*BRIEF A*: Switch "person-months" to "staff-months" in the rows from the first line through the line with "### **Claude's Plan**", and return only those lines with nothing else changed.

*TEXT UNDER STUDY*:
********************

The two founders of crowdfunding site GoFundMe are relinquishing control and reaping a fortune by selling a majority stake in their startup to venture investors.

Brad Damphousse said he and Andy Ballester have agreed to sell the controlling position to an investor group led by Accel Partners and Technology Crossover Ventures.

The deal, which is expected to close within two weeks, will value the San Diego company at around $600 million, according to a person familiar with the matter.

Other investors include Greylock Partners, Iconiq Capital, Meritech Capital Partners and Stripes Group. The syndicate is installing a group of Internet veterans to run GoFundMe.

The transaction will be a windfall for Damphousse, 33, and Ballester, 34, who started GoFundMe in 2010 as a way to help individuals and small charities raise money for good causes.

The pair had resisted seeking capital on their own. Instead, they funded the company with GoFundMe's revenue, which comes from charging 5% in fees per transaction.

GoFundMe is profitable and has made roughly $60 million in total revenue over the five years since the site launched. Its members now raise about $100 million in donations per month.

********************

*DATASET EXTRACT*:
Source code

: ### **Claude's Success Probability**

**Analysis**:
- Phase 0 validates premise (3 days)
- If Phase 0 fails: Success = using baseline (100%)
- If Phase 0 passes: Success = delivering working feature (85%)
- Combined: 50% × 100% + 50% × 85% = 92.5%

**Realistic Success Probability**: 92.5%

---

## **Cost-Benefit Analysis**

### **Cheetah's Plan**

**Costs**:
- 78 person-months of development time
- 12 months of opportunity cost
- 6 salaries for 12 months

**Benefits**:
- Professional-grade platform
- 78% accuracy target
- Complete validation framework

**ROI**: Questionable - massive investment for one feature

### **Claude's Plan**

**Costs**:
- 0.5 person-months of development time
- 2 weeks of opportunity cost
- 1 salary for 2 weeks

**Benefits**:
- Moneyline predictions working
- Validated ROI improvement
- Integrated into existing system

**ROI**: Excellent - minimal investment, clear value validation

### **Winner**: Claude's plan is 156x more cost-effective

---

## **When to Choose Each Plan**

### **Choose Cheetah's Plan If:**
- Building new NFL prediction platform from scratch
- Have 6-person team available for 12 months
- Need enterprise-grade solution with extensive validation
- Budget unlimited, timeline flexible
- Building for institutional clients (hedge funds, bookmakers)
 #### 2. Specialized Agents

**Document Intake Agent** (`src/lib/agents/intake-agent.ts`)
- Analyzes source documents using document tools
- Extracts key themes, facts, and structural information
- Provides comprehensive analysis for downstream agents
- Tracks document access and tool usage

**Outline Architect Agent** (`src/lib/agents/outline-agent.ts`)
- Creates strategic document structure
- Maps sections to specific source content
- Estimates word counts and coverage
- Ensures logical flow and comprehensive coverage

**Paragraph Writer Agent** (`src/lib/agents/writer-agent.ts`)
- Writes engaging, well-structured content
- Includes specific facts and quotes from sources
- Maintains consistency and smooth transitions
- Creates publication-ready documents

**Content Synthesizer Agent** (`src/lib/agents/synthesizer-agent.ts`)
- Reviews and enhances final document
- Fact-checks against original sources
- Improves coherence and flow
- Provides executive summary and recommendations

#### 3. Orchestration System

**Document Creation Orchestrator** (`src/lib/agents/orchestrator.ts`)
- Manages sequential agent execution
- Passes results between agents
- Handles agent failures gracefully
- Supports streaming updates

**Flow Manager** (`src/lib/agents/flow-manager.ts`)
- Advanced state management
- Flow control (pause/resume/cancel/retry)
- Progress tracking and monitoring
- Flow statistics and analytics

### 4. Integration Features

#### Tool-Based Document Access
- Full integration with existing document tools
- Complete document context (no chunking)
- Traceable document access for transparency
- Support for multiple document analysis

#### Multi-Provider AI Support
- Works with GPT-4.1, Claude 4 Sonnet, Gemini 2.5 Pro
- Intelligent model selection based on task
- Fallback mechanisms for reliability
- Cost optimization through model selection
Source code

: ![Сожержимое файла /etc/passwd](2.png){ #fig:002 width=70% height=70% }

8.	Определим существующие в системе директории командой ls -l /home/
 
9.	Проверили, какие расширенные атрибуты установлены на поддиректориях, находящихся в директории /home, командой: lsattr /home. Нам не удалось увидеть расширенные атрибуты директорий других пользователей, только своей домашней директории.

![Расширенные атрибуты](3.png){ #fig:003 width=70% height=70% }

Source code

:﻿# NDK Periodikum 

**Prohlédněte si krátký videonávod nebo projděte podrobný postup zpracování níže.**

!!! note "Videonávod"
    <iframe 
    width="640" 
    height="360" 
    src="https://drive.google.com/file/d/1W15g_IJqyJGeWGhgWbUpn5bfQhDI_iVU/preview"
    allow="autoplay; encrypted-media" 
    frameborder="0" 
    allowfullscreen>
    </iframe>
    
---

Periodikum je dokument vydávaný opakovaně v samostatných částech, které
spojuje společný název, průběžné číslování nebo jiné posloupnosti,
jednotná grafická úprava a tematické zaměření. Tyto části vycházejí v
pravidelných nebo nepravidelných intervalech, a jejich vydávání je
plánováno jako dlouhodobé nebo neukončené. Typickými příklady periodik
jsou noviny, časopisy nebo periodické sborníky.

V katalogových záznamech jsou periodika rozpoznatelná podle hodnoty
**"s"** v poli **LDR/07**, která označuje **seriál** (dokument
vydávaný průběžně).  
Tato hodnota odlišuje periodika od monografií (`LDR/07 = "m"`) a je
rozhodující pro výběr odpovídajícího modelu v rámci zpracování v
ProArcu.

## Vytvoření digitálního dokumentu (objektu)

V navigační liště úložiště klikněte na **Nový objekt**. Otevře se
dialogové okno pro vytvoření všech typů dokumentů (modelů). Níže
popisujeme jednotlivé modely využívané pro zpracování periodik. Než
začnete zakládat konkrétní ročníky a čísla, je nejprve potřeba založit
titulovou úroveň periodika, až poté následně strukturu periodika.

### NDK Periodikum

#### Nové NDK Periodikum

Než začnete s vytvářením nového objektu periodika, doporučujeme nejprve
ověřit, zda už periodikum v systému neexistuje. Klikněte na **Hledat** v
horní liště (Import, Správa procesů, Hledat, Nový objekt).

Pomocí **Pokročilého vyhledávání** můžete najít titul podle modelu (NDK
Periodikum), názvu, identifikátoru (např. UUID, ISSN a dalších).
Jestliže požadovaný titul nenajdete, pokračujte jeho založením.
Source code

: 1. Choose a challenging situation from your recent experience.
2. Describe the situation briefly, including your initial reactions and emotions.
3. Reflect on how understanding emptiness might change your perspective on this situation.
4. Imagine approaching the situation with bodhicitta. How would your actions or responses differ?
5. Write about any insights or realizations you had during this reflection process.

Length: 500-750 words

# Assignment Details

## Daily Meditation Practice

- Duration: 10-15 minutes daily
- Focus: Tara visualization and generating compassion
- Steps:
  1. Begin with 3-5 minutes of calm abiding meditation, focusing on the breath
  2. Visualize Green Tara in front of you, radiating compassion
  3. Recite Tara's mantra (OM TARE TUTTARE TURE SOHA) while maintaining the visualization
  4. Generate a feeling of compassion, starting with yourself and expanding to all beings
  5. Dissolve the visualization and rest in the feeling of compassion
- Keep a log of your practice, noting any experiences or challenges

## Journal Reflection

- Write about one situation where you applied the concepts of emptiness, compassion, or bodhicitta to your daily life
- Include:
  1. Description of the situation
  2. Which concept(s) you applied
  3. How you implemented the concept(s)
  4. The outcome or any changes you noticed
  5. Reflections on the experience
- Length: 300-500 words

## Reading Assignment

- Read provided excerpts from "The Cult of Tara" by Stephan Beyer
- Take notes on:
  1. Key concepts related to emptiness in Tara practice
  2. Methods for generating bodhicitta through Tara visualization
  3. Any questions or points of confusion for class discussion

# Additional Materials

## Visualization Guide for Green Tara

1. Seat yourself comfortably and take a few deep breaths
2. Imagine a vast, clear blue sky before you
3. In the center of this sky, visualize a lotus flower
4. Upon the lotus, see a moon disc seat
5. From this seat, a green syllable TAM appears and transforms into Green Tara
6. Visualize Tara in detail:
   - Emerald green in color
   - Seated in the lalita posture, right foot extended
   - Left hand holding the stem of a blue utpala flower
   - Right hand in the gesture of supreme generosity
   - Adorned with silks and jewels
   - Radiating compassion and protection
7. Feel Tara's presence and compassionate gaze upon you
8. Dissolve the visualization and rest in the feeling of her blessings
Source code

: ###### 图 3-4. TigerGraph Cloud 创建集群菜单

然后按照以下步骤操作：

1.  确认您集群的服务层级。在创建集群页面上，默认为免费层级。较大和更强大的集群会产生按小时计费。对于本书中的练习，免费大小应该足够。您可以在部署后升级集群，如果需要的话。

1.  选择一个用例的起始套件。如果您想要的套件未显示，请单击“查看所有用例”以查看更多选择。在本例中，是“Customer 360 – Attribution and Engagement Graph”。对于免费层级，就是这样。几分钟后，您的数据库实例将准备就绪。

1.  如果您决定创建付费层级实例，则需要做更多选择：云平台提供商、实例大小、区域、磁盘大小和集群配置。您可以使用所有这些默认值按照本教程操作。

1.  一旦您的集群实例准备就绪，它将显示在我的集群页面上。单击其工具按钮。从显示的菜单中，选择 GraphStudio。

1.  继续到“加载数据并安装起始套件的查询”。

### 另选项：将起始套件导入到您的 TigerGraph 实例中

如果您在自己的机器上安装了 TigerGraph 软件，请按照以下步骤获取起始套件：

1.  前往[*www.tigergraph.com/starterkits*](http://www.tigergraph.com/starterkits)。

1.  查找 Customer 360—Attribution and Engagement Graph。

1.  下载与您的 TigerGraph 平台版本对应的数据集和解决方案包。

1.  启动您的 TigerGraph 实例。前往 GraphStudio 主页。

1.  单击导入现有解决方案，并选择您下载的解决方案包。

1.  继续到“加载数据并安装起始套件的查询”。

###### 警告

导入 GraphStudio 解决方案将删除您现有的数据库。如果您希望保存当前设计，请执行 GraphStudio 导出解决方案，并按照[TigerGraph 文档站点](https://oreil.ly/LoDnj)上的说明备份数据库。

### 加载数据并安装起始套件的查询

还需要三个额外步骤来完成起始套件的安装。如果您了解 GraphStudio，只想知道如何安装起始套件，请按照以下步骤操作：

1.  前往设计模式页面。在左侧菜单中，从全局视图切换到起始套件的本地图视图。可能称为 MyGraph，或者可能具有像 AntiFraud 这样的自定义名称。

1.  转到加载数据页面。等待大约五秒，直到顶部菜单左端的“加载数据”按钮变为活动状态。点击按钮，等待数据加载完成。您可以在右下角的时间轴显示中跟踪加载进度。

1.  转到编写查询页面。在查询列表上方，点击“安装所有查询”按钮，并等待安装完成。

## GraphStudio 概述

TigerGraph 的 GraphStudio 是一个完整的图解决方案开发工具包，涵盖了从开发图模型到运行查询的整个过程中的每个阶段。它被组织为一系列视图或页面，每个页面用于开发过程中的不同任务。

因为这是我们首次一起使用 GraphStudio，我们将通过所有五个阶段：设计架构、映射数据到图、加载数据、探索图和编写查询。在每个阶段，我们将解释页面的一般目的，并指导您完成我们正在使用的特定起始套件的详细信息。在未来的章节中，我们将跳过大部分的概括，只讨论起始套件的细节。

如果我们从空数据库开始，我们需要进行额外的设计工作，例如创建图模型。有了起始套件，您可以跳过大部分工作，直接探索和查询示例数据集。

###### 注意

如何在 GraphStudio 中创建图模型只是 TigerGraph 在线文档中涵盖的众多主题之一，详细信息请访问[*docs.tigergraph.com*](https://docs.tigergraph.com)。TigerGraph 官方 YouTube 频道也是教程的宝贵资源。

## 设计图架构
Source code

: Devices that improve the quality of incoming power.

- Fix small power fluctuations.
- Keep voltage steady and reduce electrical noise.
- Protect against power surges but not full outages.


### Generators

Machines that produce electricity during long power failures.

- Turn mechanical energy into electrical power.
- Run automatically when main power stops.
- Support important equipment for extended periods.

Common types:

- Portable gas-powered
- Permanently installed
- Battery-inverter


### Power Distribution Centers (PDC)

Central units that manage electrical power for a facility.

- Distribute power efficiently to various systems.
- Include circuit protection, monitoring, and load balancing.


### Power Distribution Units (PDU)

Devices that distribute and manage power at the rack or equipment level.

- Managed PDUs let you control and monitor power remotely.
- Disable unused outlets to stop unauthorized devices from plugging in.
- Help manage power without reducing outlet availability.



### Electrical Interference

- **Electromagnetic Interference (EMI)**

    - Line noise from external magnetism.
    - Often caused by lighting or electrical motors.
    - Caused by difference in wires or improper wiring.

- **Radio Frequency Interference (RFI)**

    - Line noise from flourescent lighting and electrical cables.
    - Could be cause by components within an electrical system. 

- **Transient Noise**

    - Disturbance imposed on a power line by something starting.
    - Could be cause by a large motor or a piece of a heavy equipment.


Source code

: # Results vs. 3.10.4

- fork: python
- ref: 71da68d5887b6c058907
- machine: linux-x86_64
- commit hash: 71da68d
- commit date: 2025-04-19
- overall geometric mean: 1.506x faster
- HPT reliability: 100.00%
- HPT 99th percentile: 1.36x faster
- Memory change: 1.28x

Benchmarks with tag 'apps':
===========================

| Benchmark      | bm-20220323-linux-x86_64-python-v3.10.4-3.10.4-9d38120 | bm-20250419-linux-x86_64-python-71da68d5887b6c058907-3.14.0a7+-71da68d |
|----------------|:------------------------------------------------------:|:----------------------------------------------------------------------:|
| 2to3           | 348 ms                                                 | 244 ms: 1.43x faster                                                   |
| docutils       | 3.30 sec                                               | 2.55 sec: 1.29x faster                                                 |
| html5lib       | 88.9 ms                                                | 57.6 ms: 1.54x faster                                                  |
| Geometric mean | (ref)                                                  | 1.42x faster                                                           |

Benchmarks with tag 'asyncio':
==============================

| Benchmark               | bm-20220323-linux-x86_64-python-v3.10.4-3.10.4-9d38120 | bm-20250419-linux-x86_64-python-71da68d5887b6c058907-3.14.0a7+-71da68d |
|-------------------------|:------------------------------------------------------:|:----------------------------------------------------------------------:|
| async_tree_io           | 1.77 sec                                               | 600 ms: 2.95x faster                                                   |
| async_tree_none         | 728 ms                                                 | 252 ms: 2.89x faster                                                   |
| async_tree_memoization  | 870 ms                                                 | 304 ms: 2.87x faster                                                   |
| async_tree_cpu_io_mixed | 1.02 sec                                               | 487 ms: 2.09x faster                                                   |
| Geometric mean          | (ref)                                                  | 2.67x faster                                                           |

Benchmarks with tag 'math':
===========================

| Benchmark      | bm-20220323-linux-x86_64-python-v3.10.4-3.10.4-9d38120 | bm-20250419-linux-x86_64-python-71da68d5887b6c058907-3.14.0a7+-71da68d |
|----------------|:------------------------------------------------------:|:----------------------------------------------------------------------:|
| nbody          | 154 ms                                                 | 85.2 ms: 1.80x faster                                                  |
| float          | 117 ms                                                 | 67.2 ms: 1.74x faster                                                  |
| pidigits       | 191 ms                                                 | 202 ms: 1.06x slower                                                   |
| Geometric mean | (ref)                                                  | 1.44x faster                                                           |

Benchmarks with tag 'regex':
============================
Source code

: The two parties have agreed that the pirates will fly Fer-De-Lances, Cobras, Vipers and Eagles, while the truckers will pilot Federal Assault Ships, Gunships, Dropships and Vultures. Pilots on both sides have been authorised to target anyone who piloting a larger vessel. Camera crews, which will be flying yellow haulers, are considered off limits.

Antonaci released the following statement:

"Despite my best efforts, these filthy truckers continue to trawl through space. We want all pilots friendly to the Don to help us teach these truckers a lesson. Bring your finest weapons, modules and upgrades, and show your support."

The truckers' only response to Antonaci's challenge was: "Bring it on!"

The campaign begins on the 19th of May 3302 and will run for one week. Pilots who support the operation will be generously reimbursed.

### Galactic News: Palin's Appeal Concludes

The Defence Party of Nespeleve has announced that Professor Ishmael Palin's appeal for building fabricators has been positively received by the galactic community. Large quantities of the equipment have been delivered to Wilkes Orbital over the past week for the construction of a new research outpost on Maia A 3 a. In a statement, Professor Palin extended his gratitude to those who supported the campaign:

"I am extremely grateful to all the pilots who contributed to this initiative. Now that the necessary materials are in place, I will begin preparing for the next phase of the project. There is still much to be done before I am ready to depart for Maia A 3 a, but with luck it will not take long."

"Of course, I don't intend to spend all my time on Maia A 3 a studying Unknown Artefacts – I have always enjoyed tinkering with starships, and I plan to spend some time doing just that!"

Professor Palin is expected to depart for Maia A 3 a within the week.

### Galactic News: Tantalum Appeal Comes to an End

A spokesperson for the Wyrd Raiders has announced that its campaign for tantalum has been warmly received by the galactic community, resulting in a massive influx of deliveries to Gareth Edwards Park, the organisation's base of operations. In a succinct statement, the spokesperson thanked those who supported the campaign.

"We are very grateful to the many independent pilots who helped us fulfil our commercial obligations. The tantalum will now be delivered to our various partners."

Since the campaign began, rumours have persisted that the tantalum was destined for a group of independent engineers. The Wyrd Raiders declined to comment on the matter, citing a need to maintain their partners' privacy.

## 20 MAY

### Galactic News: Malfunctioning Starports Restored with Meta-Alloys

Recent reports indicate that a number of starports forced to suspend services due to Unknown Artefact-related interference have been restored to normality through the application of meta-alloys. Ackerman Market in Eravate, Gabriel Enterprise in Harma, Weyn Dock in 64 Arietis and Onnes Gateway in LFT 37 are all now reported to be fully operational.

********************

*BRIEF B*: Continue the article about the sale of a majority stake in GoFundMe from the point where it stops.

*RESULT A*:
Source code

: ### **Claude's Success Probability**

**Analysis**:
- Phase 0 validates premise (3 days)
- If Phase 0 fails: Success = using baseline (100%)
- If Phase 0 passes: Success = delivering working feature (85%)
- Combined: 50% × 100% + 50% × 85% = 92.5%

**Realistic Success Probability**: 92.5%

---

## **Cost-Benefit Analysis**

### **Cheetah's Plan**

**Costs**:
- 78 staff-months of development time
- 12 months of opportunity cost
- 6 salaries for 12 months

**Benefits**:
- Professional-grade platform
- 78% accuracy target
- Complete validation framework

**ROI**: Questionable - massive investment for one feature

### **Claude's Plan**

*RESULT B*:
Following the deal, the founders will step down from the day-to-day oversight of the company but retain board seats, Damphousse said.

In their place, former Yahoo and Groupon executive Rob Solomon is heading a new leadership team at GoFundMe and plans to establish an office in Silicon Valley. Solomon, who was chief operating officer at Groupon for its fastest period of growth, will leave his current role as venture partner at Accel to become GoFundMe's chief executive when the deal closes.

In an interview, Solomon said the service has an opportunity to make donations and charity fundraising more efficient by tapping into more social networking and mobile applications.

"I think we can become the giving layer of the Internet," Solomon said. "In North America alone, nonprofits are a $300 billion-a-year industry. There's a lot of fat in there. If we do our jobs well, we can remove friction as it relates to giving."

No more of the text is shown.